オンラインミーティングなどでも便利に使えるように、通話音声の高音質化にも力を入れています。イヤホン本体に搭載する高性能なトリプルマイクと骨伝導センサーがクリアに音声を拾い、さらに機械学習によってマイクが集めた音から「話し声」だけを抽出。不要なノイズを消すアルゴリズムを掛けあわせます。この機能については実機で試していませんが、機会を見つけて使ってみたいところ。快適なハンズフリー通話を期待です。

  • 通話音声をクリアにする技術を搭載

イヤホン本体のスティック部分にはリモコンを搭載しています。スティックを「つまむ」操作で音楽の再生と一時停止、曲送りになり、上下に「スワイプ」すると音量が変わります。「長押し」でノイズキャンセリング機能と外音取り込みの切り換えも行えます。

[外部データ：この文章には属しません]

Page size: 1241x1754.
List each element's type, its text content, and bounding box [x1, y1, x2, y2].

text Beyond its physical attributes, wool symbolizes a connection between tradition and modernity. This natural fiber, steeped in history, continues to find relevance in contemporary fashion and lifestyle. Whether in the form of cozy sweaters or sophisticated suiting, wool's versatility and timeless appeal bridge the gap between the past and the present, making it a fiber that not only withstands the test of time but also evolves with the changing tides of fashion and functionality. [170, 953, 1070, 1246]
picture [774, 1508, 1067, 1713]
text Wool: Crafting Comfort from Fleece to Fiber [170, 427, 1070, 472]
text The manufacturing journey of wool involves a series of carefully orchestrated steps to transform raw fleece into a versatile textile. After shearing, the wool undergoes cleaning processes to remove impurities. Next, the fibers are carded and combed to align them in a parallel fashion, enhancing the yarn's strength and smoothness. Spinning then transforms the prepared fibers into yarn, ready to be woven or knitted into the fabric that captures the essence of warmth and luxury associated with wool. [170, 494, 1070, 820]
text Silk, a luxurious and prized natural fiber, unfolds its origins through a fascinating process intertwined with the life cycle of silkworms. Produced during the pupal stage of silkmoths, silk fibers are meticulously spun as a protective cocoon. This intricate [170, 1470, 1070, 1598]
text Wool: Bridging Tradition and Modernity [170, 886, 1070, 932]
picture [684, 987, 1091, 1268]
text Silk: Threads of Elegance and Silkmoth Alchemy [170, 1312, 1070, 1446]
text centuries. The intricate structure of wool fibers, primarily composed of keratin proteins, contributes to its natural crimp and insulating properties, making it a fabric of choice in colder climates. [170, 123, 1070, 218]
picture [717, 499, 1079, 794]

  • スティック部分にリモコンを搭載。ピンチ・スワイプ操作に対応しています

内蔵バッテリーによる連続駆動は、イヤホン単体でノイズキャンセリング機能をオフに設定すると約6.5時間、ケースによる充電を繰り返せば約30時間使えます。ノイズキャンセリング機能をオンにすると、イヤホン単体で約4時間、ケースによる充電追加で約18時間となります。

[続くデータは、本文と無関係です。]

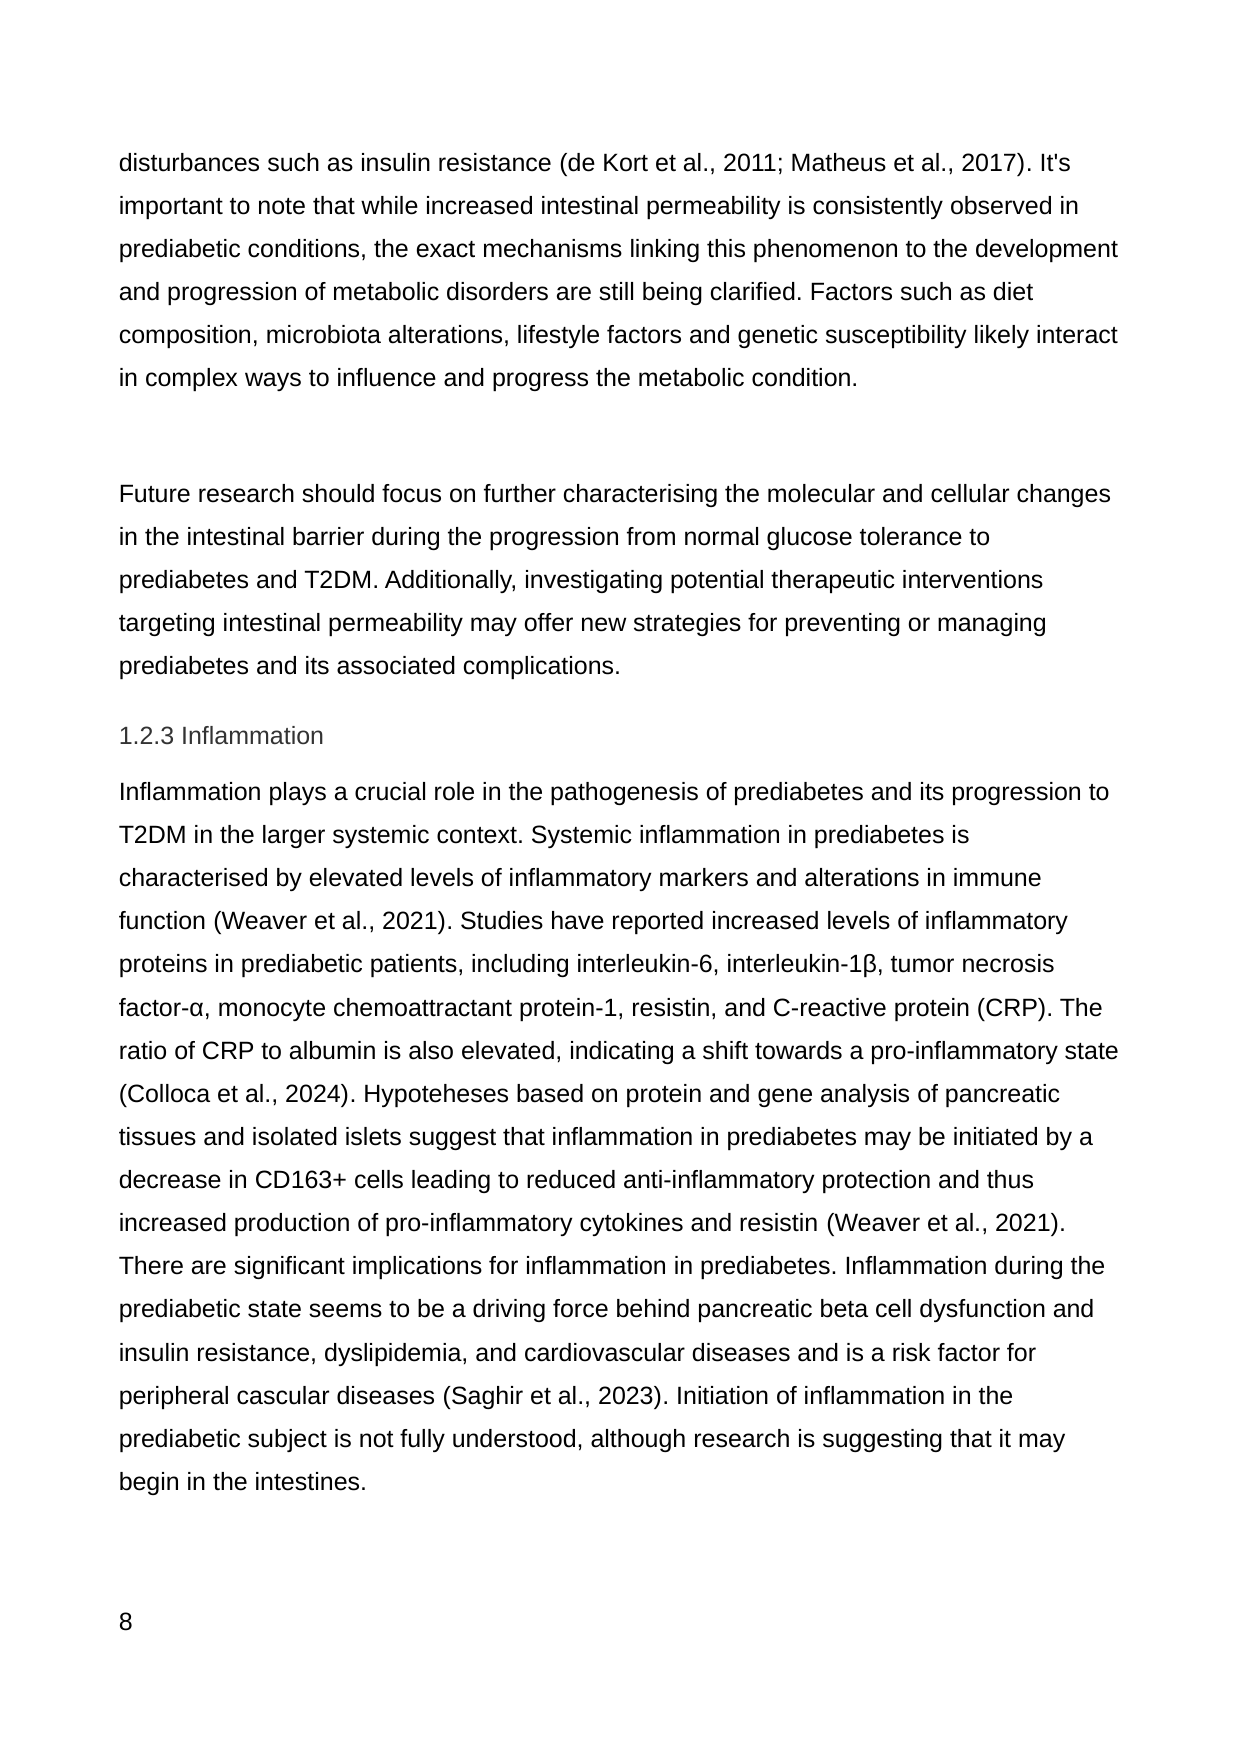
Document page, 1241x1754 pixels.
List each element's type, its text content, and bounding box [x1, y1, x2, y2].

text Future research should focus on further characterising the molecular and cellular changes in the intestinal barrier during the progression from normal glucose tolerance to prediabetes and T2DM. Additionally, investigating potential therapeutic interventions targeting intestinal permeability may offer new strategies for preventing or managing prediabetes and its associated complications. [118, 479, 1122, 680]
subtitle 1.2.3 Inflammation [118, 721, 1122, 750]
text disturbances such as insulin resistance (de Kort et al., 2011; Matheus et al., 2017). It's important to note that while increased intestinal permeability is consistently observed in prediabetic conditions, the exact mechanisms linking this phenomenon to the development and progression of metabolic disorders are still being clarified. Factors such as diet composition, microbiota alterations, lifestyle factors and genetic susceptibility likely interact in complex ways to influence and progress the metabolic condition. [118, 148, 1122, 392]
text Inflammation plays a crucial role in the pathogenesis of prediabetes and its progression to T2DM in the larger systemic context. Systemic inflammation in prediabetes is characterised by elevated levels of inflammatory markers and alterations in immune function (Weaver et al., 2021). Studies have reported increased levels of inflammatory proteins in prediabetic patients, including interleukin-6, interleukin-1β, tumor necrosis factor-α, monocyte chemoattractant protein-1, resistin, and C-reactive protein (CRP). The ratio of CRP to albumin is also elevated, indicating a shift towards a pro-inflammatory state (Colloca et al., 2024). Hypoteheses based on protein and gene analysis of pancreatic tissues and isolated islets suggest that inflammation in prediabetes may be initiated by a decrease in CD163+ cells leading to reduced anti-inflammatory protection and thus increased production of pro-inflammatory cytokines and resistin (Weaver et al., 2021). There are significant implications for inflammation in prediabetes. Inflammation during the prediabetic state seems to be a driving force behind pancreatic beta cell dysfunction and insulin resistance, dyslipidemia, and cardiovascular diseases and is a risk factor for peripheral cascular diseases (Saghir et al., 2023). Initiation of inflammation in the prediabetic subject is not fully understood, although research is suggesting that it may begin in the intestines. [118, 777, 1122, 1496]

イヤホン本体はIP54等級の防塵・防水設計。独自ハイブリッド方式のドライバーによるきめ細かくリッチなサウンドを楽しみたいユーザーに、ぴったりなハイエンドクラスの完全ワイヤレスイヤホンです。

カジュアルに楽しみたいエントリーモデル「FreeBuds SE」

一方のFreeBuds SEは、セミオープン型のハウジングを採用する完全ワイヤレスイヤホンです。シリコン製のイヤーピースを装着して耳の穴をふさいでも、切れ味に富んだ抜け感の良いサウンドが楽しめるところがセミオープン型の特徴です。

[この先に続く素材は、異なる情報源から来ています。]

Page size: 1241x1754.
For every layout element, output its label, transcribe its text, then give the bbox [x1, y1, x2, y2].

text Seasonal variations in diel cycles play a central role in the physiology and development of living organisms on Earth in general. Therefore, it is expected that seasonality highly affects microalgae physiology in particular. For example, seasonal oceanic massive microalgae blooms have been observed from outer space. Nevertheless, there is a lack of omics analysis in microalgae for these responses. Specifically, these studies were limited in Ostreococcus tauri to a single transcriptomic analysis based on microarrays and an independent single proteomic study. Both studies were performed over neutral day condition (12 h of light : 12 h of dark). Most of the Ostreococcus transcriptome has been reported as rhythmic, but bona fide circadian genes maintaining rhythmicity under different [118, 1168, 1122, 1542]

  • セミオープン型のハウジングを採用する入門機「FreeBuds SE」

カラーバリエーションは天然石のアマゾナイトを模したという淡いブルーと、ホワイトの2色展開です。FreeBuds SEはノイズキャンセリング機能を持っていません。

  • カラバリは2色展開

イヤホンは小さな本体の中に10mm口径の大きなドライバーを搭載しています。実機を試聴してみましたが、ボーカルのエネルギー感を活き活きと引き出し、楽器の演奏も躍動感に富む“元気なサウンド”が印象的でした。

イヤホン本体は各5.1gという軽量設計を重視したことと、セミオープン型のため装着時の圧迫感も減らせることから、耳への負担が少ないことも特徴です。デュアルマイクが通話音声もクリアにピックアップしてくれるので、オンラインミーティング用のワイヤレスイヤホンとしても重宝しそうです。

イヤホンの内蔵バッテリーによる音楽再生は約6時間、通話は約4時間の連続使用に対応。充電ケースによるチャージを含めれば、最大24時間使えるスタミナを実現しています。

FreeBuds Pro 2とFreeBuds SEは、ともにファーウェイのモバイルアプリである「AI Life」に対応しています。イヤホンの接続や設定が手軽に行えるアプリとして、一緒に活用することをおすすめします。